O princípio da eletrólise é conhecido há muito tempo.Um recipiente com um líquido que conduz eletricidade é usado. O CO2 gasoso passa por ele. Duas placas de metal revestidas com um catalisador são colocadas no recipiente. A tensão é aplicada a eles. A corrente elétrica flui de uma placa para outra diretamente através da mistura gás-líquido. Essa corrente quebra as ligações químicas entre carbono e oxigênio e entre as moléculas que compõem o líquido, formando novas substâncias.

De acordo com Ruud van Ommen e Martijn de Graaf,Antes que esta tecnologia possa ser amplamente aplicada na indústria química, vários outros problemas devem ser resolvidos. “Vamos construir fábricas que produzam de 50 a 100 litros de produto por dia.

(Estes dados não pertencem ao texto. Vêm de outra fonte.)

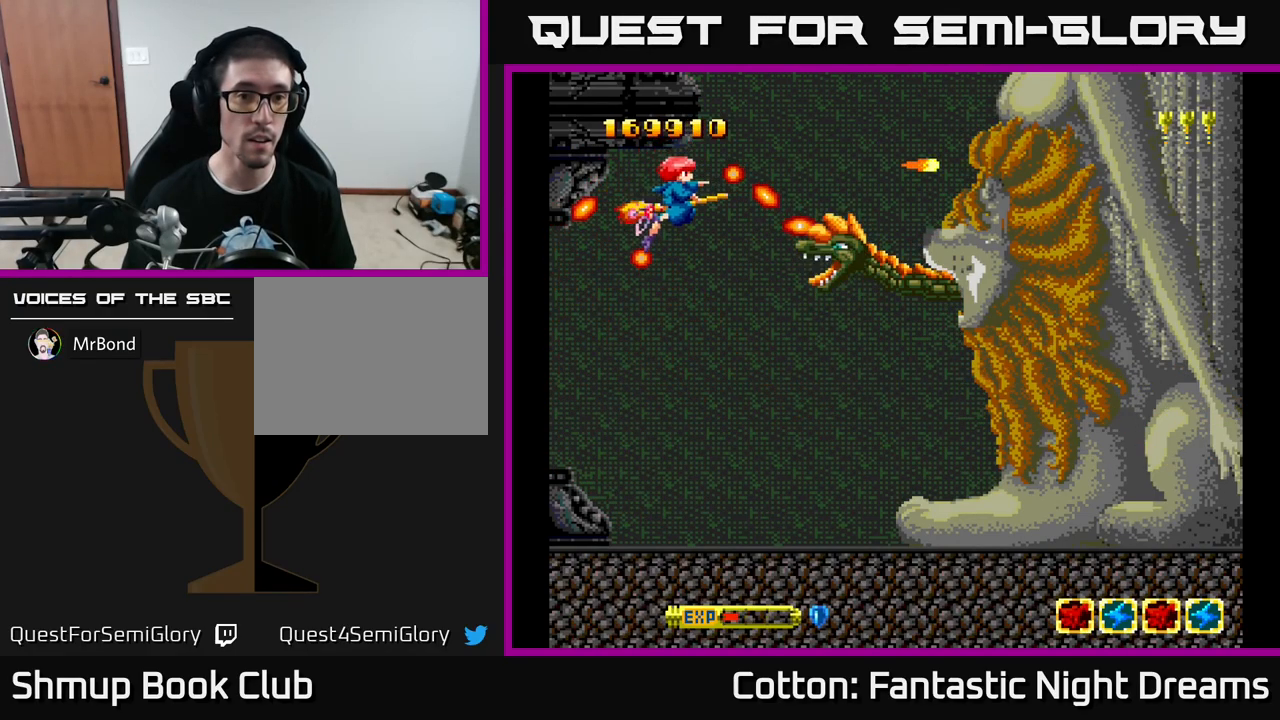
{"dt_ms": 500, "buttons": ["Y"], "left_stick": "center", "right_stick": "center", "events": [[50, "DPAD_DOWN", "up"], [250, "DPAD_DOWN", "down"], [383, "DPAD_DOWN", "up"]]}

Para fazer isso, precisamos desenvolver sistemas estáveis ​​capazes de produzir o mesmo produto de qualidade na mesma taxa por muitos anos. Também queremos usar eletricidade gerada por turbinas eólicas ou painéis solares. Mas essas são fontes instáveis. Vale a pena considerar como uma fonte de alimentação instável pode afetar a capacidade de produção de tal planta.”

Outro problema é a expansão da produção,explica Van Ommen. “Quando se trata de produção química tradicional, basta aumentar o vaso do reator. Com um processo eletroquímico, por razões técnicas, você tem uma distância fixa entre duas placas de metal e uma altura máxima do vaso do reator. Portanto, você só pode aumentar a produção usando mais placas ou tornando-as mais largas.”

“O uso do CO2 do ar como matéria-prima éé uma escolha consciente”, diz de Graaff. “Como as fábricas já estão reduzindo suas emissões de CO2, acreditamos que essa fonte de CO2 desaparecerá gradativamente. Não é por acaso que a escolha recaiu sobre produtos como metanol, etileno e querosene. Etileno e metanol têm muitos usos possíveis, de plásticos a comprimidos”, diz De Graaff. - Quanto ao combustível, também tentamos determinar a direção econômica mais promissora. Para o transporte de passageiros, existem opções para mudar para baterias ou hidrogênio. Mas para a aviação, o querosene provavelmente continuará sendo indispensável por muito tempo. Um processo de fabricação mais limpo também é desejável nesta indústria.” Ambos os pesquisadores enfatizam que a e-Chem surgiu de um desejo compartilhado de acelerar a transição da indústria química baseada em fósseis para um setor baseado em eletricidade e CO2 sustentáveis. “O mercado não vai fazer isso sozinho. E as forças de duas empresas também não terão sucesso. Por isso, incentivamos outros parceiros industriais a se juntarem a nós”, destacou Martin de Graaff.

A escassez de petróleo e gás leva a um aumento dos preços nãoapenas para gás e gasolina, mas também para plásticos, medicamentos e cosméticos. Para tornar a sociedade menos dependente de combustíveis fósseis e combater as mudanças climáticas, a indústria química deve mudar radicalmente. De acordo com o Acordo Climático de Paris de 2015, a sociedade deve se tornar neutra em carbono até 2050. É impossível atingir esse objetivo sem uma mudança radical na indústria química. Uma opção é extrair CO2 do ar e convertê-lo em matéria-prima para plásticos e combustíveis, inclusive usando eletricidade gerada de forma sustentável. A Delft University of Technology e a TNO lançaram as bases para processos de produção mais limpos na indústria química. A nova parceria e-Chem deu um passo adiante ao construir a fábrica limpa do futuro.